A pub stands on either side of the market square, to the left is the Plume of Feathers. Built in the 1930’s of stone rubble with heavy oak doors it looks older than its years. In fact it wouldn’t look out of place alongside the medieval walls. Sadly, it seems to be another of the ever growing number of closed pubs. With the Kingsland Tavern right opposite, I suppose there wasn’t enough business. Despite appearances the Kingland Tavern is the older pub. Built in the 1820’s, it still seems to be thriving, although it did close for a while.
Directly opposite the market is Jonas Nichols square. Nichols was a Councillor and a builder, most noted for building nearby Nicholstown. At the entrance to the square an interesting cast iron drinking fountain is another of the things that brighten my day. This beautifully painted twenty two foot colum with dolphins and lion’s heads originally stood at Six Dials and was erected in 1882 by Nichols to commemorate his son’s twenty first birthday. It was moved to Kingsland square in 1954, then moved across the road to its present location with an electric light replacing the gas lamp.
Towards the top of the road there are more grand houses gone to seed cheek by jowl with new properties built as part of the regeneration. Many are interesting looking shops of the kind that once used to be on every high street but have become rarities, like the fruit and veg shop and the fish shop. Bigland’s Bakery in particular stands out as one of the most beautiful shops in the street with distinctive gold lettering on the fascia and a stunning stained glass window above the door advertising.
The shop has been around since the late ninteenth century. As far as I can tell it’s always been a bakers, although I’ve never dared go inside because of all the calories involved in the enticing looking cakes I see through the windows. Maybe another day when I’ve walked further…

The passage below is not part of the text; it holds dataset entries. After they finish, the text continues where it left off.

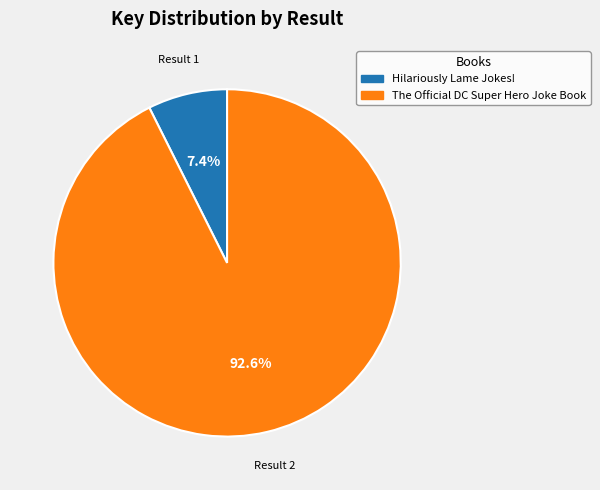

Rank the categories by value from highest to lowest.

The Official DC Super Hero Joke Book, Hilariously Lame Jokes!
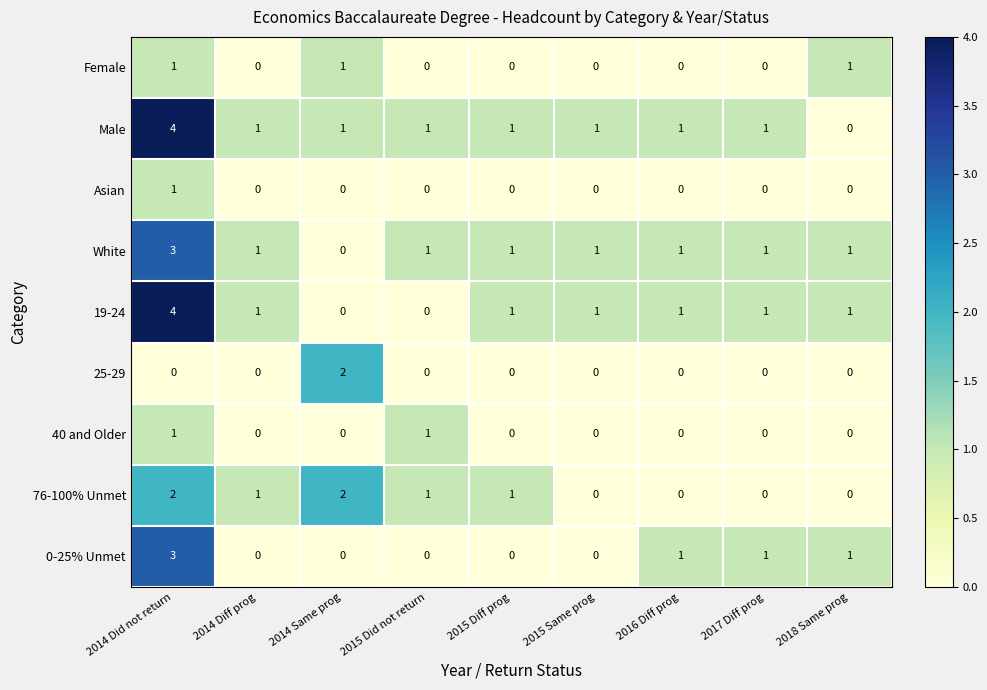

What is the spread (max minus min) of values at 2014 Did not return?

4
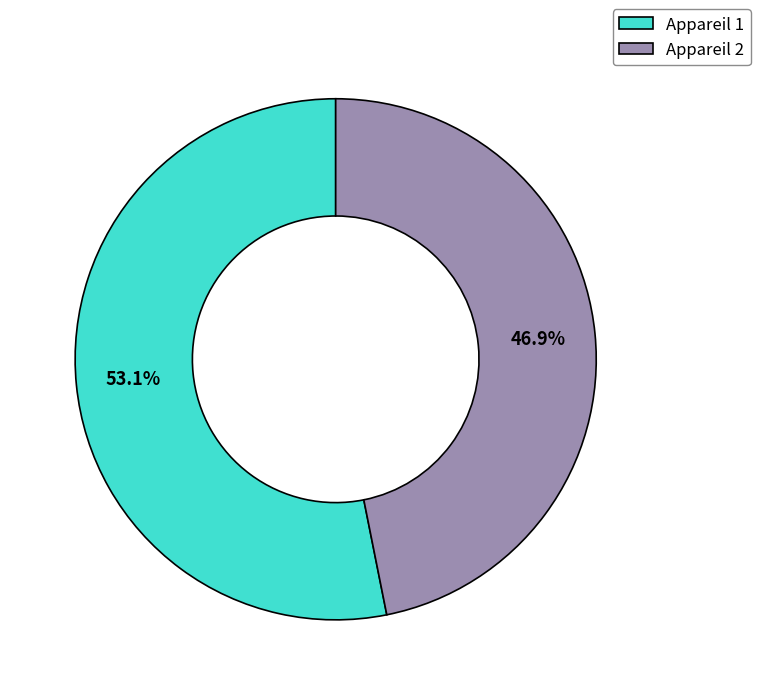

To the nearest percent, what is the average slice percentage?

50%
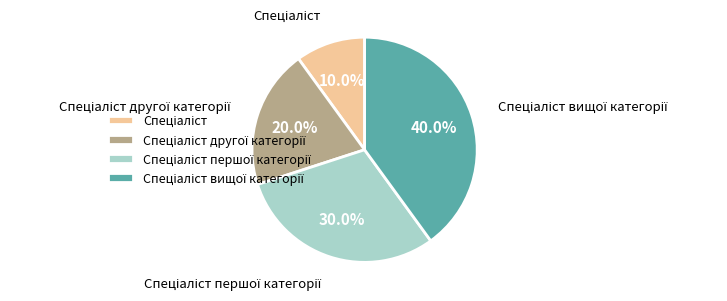

Is there any slice that represents more than half of the pie?

No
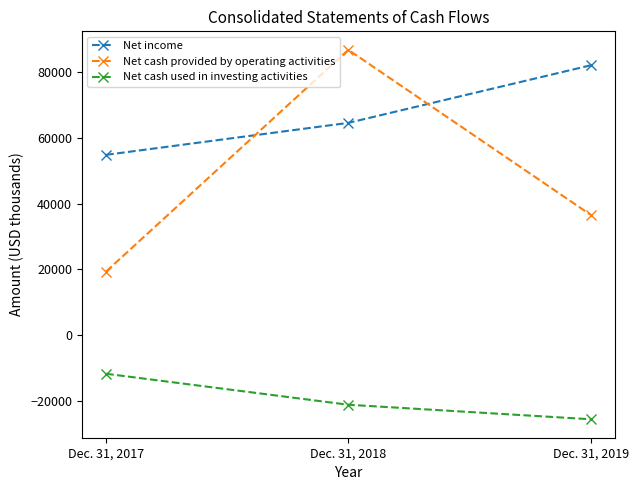

The Net cash provided by operating activities series shows 36603 at Dec. 31, 2019. True or false?

True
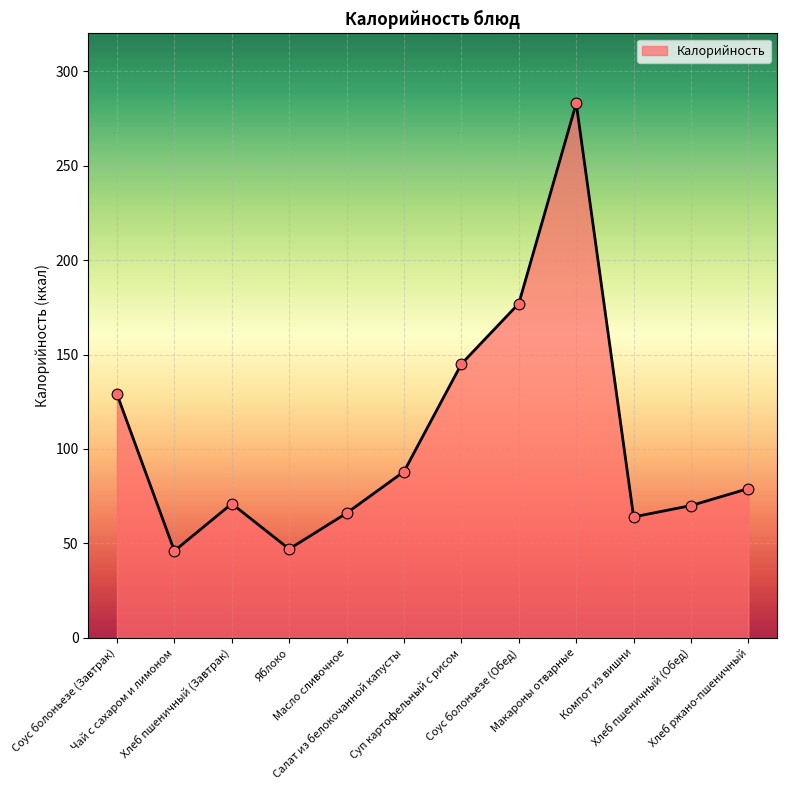

Which has a higher value, Соус болоньезе (Обед) or Хлеб пшеничный (Обед)?

Соус болоньезе (Обед)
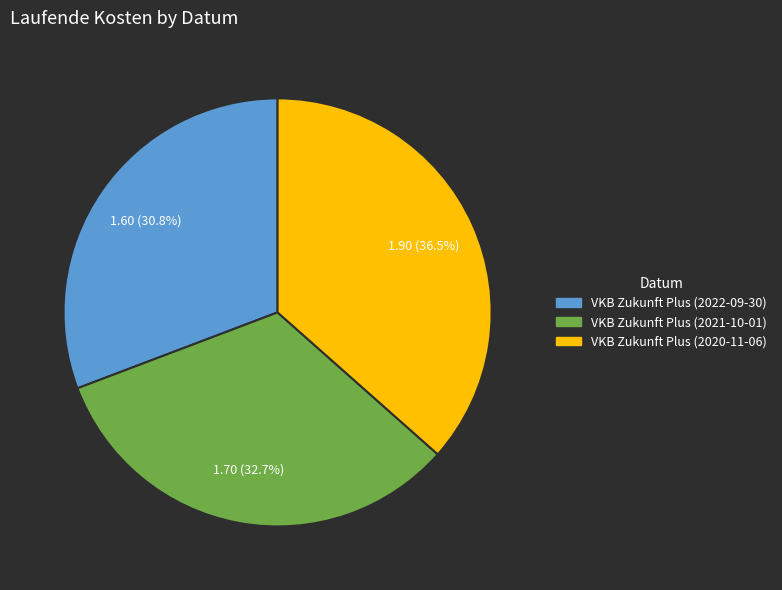

Which category has the smallest portion of the pie?

VKB Zukunft Plus (2022-09-30)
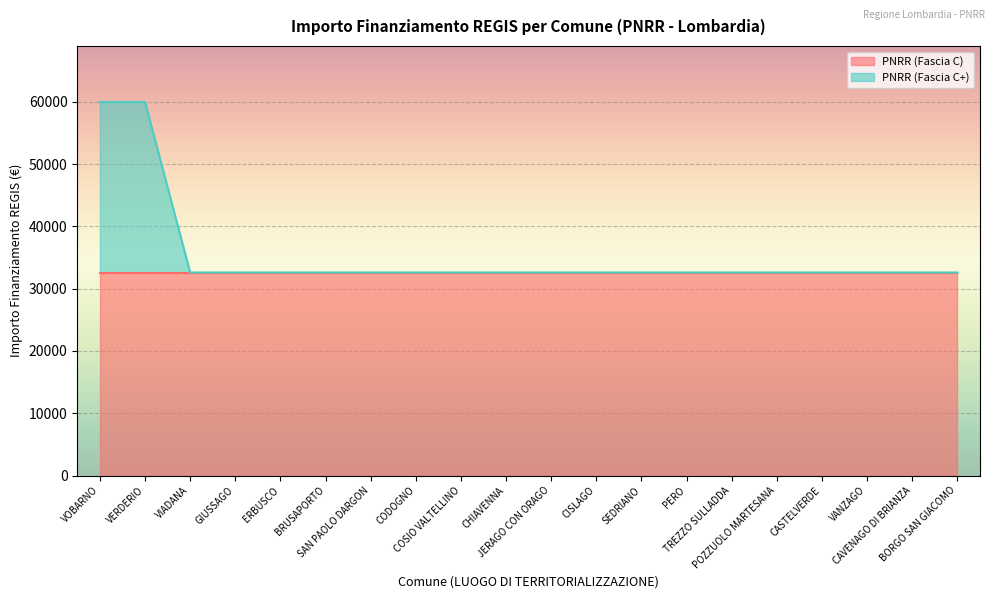

What is the approximate value at ERBUSCO, to the nearest 10?

32590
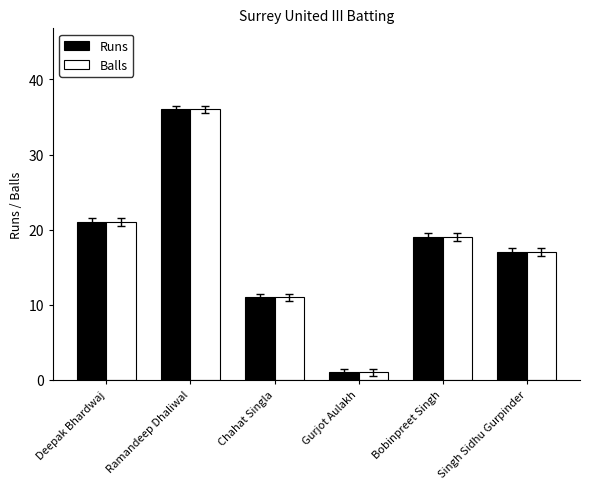

List the labels in order of Balls value, smallest first.

Gurjot Aulakh, Chahat Singla, Singh Sidhu Gurpinder, Bobinpreet Singh, Deepak Bhardwaj, Ramandeep Dhaliwal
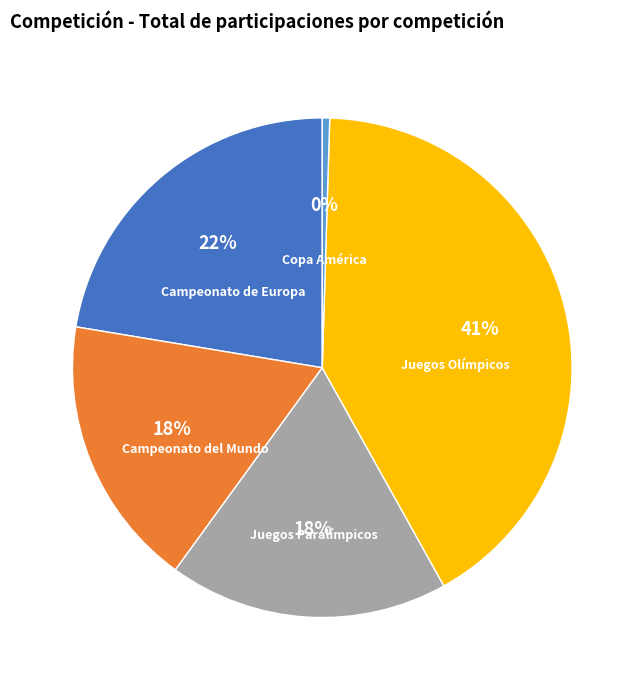

To the nearest percent, what is the difference between the largest and smallest slice percentages?

41%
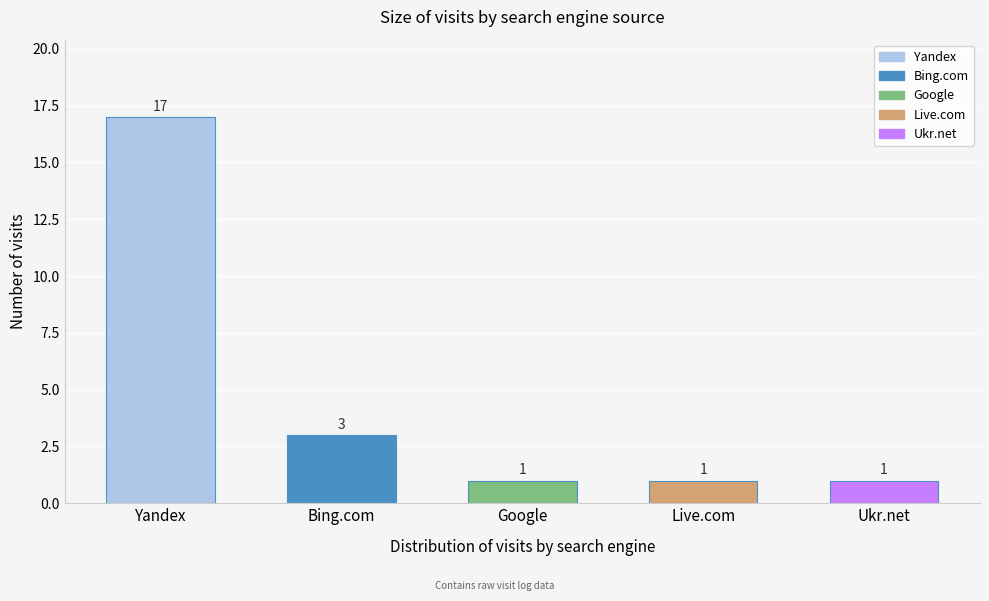

Reading left to right, list all the values displayed in this chart.

17	3	1	1	1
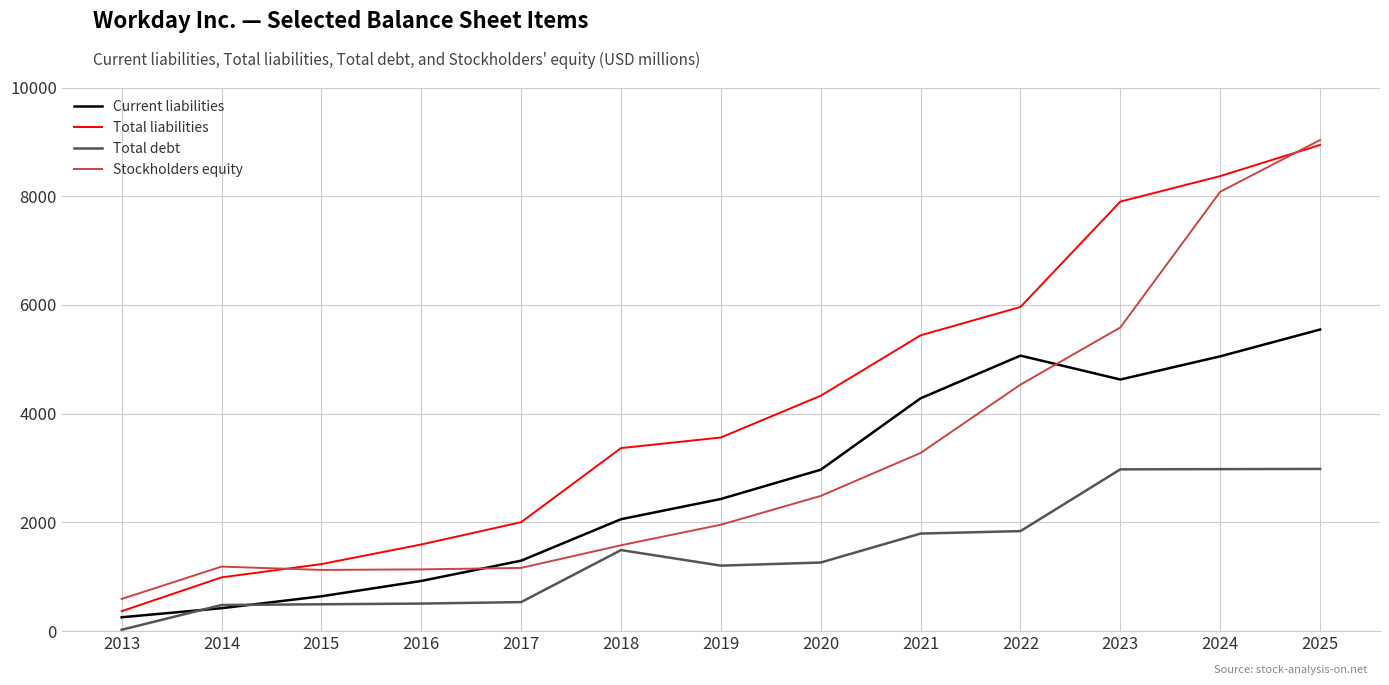

The Stockholders equity series shows 2487 at 2020. True or false?

True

The opposite corner of Ascupart Street is in stark contrast. Once a supplier of fruit, veg, farm eggs and ship supplies, the shop’s windows are boarded the plaster cracked and crumbling. A buddliea plant has grown from a crevice. Before the regeneration there were many more like this. As this one has recently been sold, I hope it will soon be looking spick and span again.
Along the road a little way is another boarded up building. This was once Foley’s American Pool Bar. Obviously playing pool has gone out of fashion but at least the front of the shop has been made interesting by a curious looking piece of graffiti. I’m not sure what it’s meant to represent but it’s way better than bare boards.
Soon I was approaching the end of St Mary Street. Next to another closed shop, once, if memory serves me right, a record shop, is one of my favourite buildings. Once it was The Bridge Gallery, so called because it’s right over the railway bridge leading to Central Station. Once it was undoubtedly a private house and now it has been divided up into flats. With its rounded end, conical roof and mass of little embleishments it seems to have something of the fairytale castle to it and I can’t help wondering about its story. Just because I haven’t been able to find it doesn’t mean there isn’t one.
The old Bridge Gallery building is actually in Old Northam Road rather than St Mary Street but that is a post for another day. Now it was time to go to my next appointment. With one last look back along St Mary Street I returned to the present day.